José Antonio Álvarez Gundín
A propósito de Camps
Salvo uno, que ha entonado la palinodia con elegancia y puntualidad, ningún periodista de los muchos que masacraron por tierra, mar y aire a Francisco Camps ha reconocido, siquiera en un breve, su error, sus injustas acusaciones o su despiadada persecución. Muchos de ellos forzaron, más allá de lo éticamente admisible, las pruebas policiales, mutilaron el sumario sin escrúpulos y ocultaron los elementos exculpatorios. Barra libre para demoler al presidente valenciano, sin atenerse a la presunción de inocencia, a las garantías procesales o en el respeto a la intimidad. Los dos principales periódicos nacionales, en inédita alianza, le dedicaron durante cuatro años decenas de portadas, cientos de páginas y campanudos editoriales a cuenta de los trajes. Radios y televisiones de diverso pelaje completaron la cadena alimenticia y de la presa apenas si dejaron unos huesos mondos y lirondos. Un furor de Inquisición se apoderó cada mañana del quiosco.
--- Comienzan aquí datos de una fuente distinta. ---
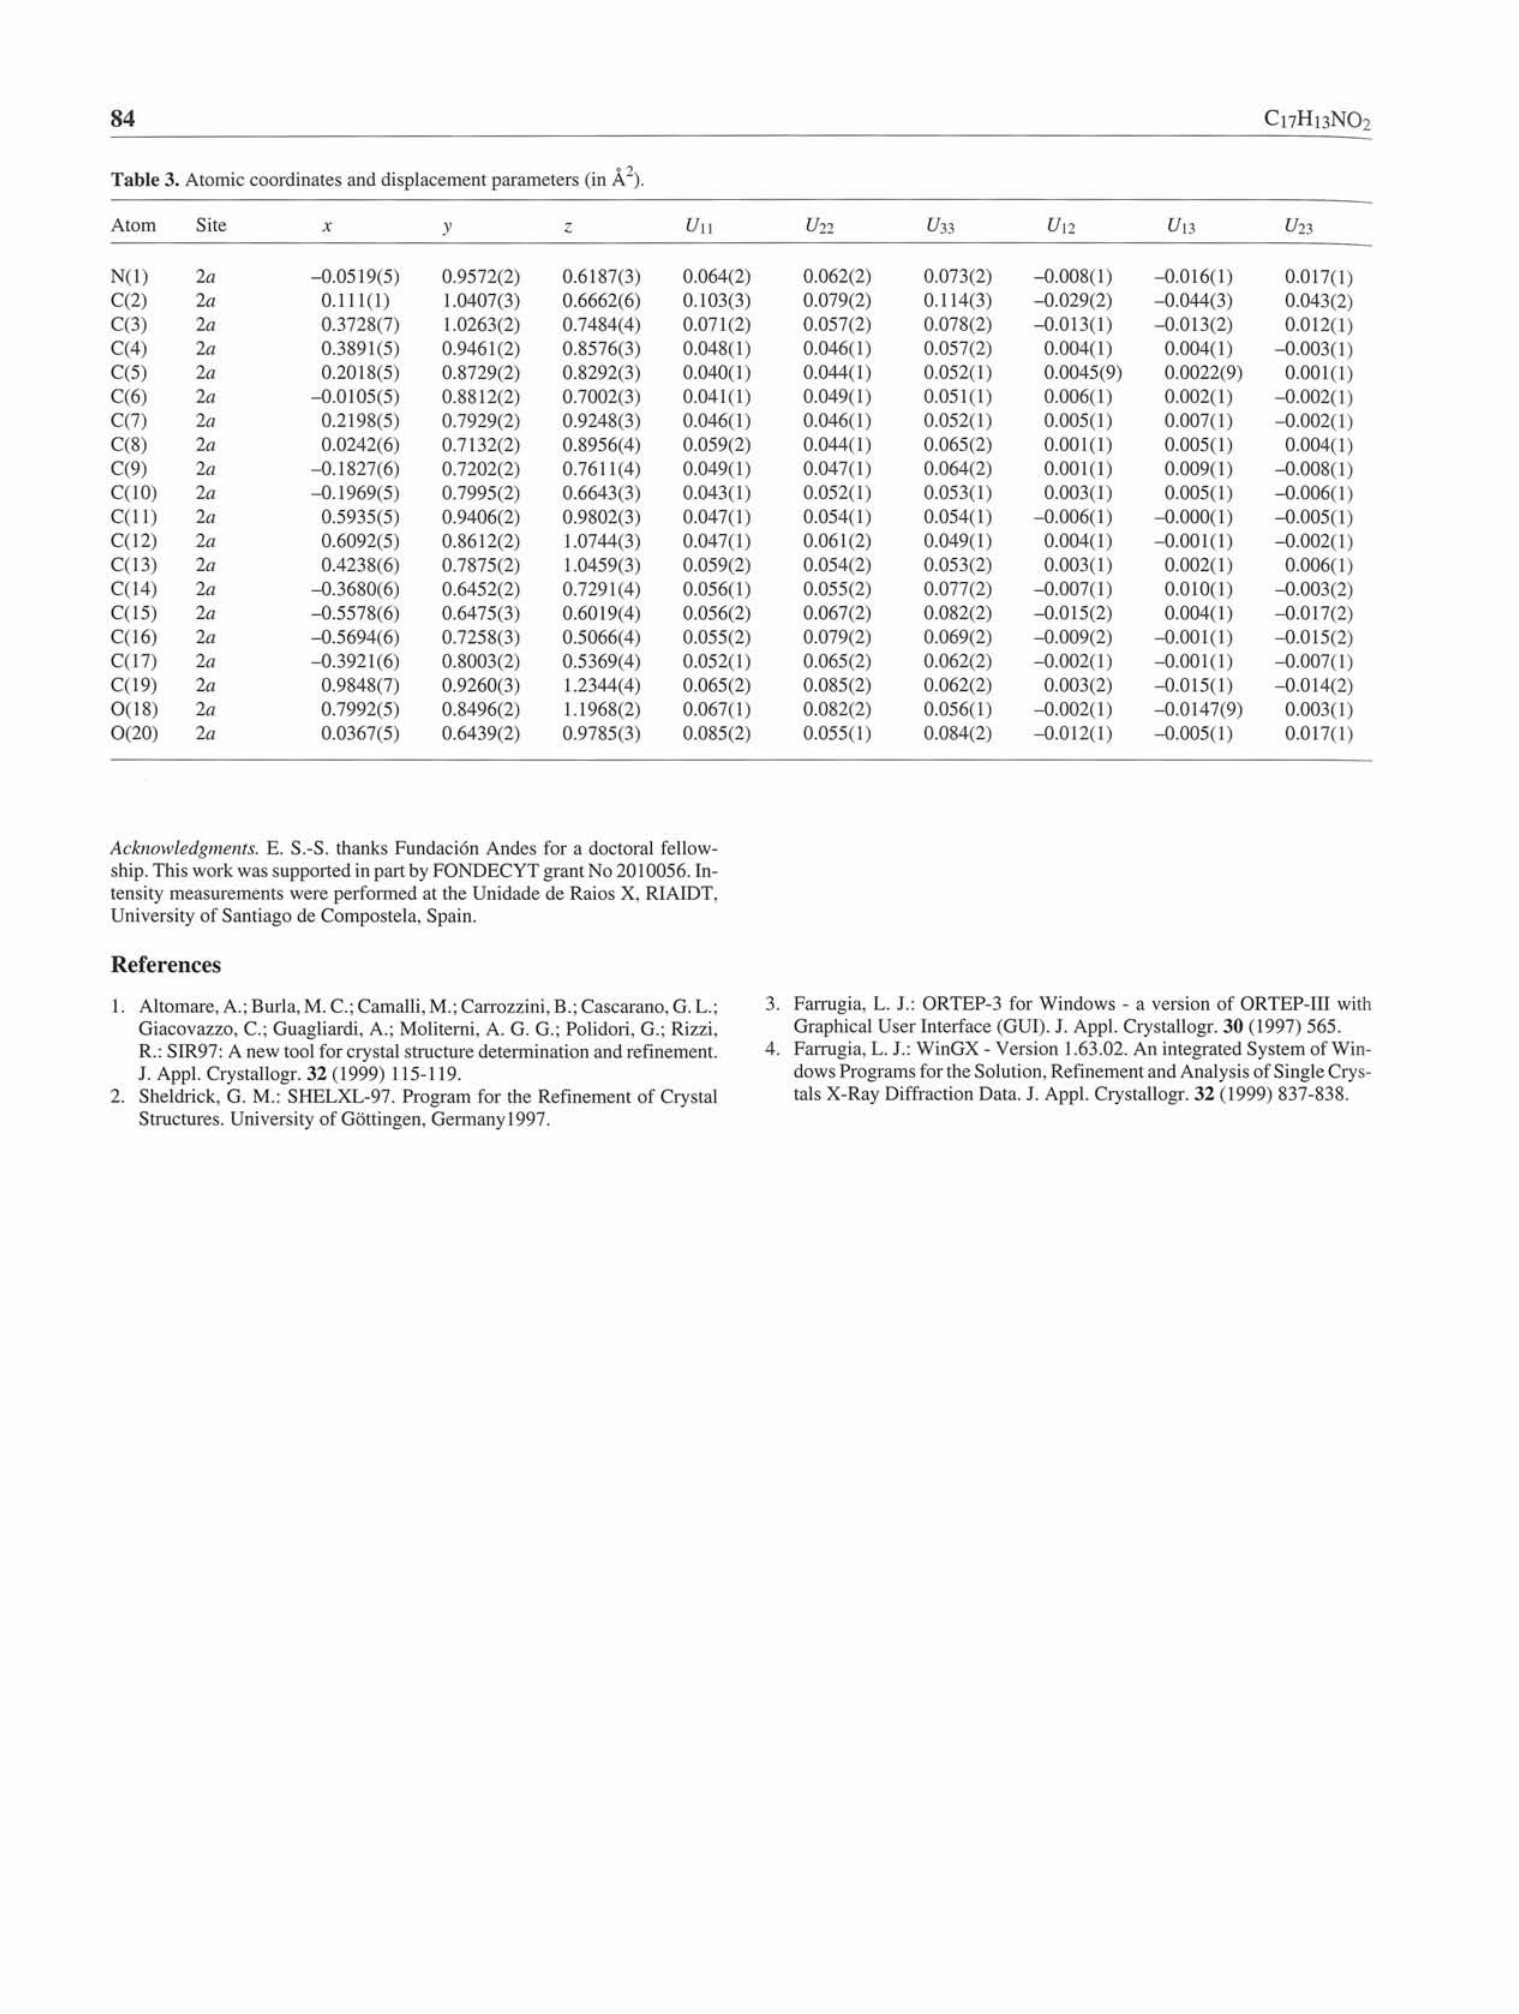
Table 3. Atomic coordinates and displacement parameters (in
Pero Camps era inocente. Hasta tres veces ha sido absuelto por la misma causa. Será muy difícil, sin embargo, que le sean restituidas su honorabilidad pisoteada y su dignidad herida. A la absolución judicial no le ha seguido el perdón social. Ni siquiera el periodismo justiciero ha tenido a bien concederle el indulto. Todo un síntoma de la enfermedad que aqueja a nuestra profesión y que ha provocado el hundimiento de su prestigio, como revelan las encuestas. La credibilidad se nos va a chorros y los ciudadanos nos estabulan en los rediles de la sospecha y la servidumbre. No estaría de más que las facultades de Periodismo estudiaran este caso como ejemplo de lo que no se debe hacer. Y tampoco sería ocioso que la última lección del curso llevara por título «Cómo pedir perdón cuando se ha condenado injustamente». Puede que a partir de ahí la profesión periodística recupere también su inocencia original, rescate la confianza de la sociedad y salgamos de la crisis de identidad en la que deambulamos extraviados y zombis. No hay atajos en el combate contra la corrupción, que a todos nos concierne, sino el camino de la Ley y el proceder conforme a los principios éticos profesionales. Pero dudo que nadie haya sacado las conclusiones adecuadas del «caso Camps» y que se haya propuesto no incurrir en los mismos errores a propósito de los numerosos escádalos de corrupción que investigan los jueces. Informar no es condenar. Desvelar lo oculto no es prejuzgar. Relatar los hechos no es sentenciar. El periodista debe empuñar la antorcha para alumbrar, no para encender la hoguera.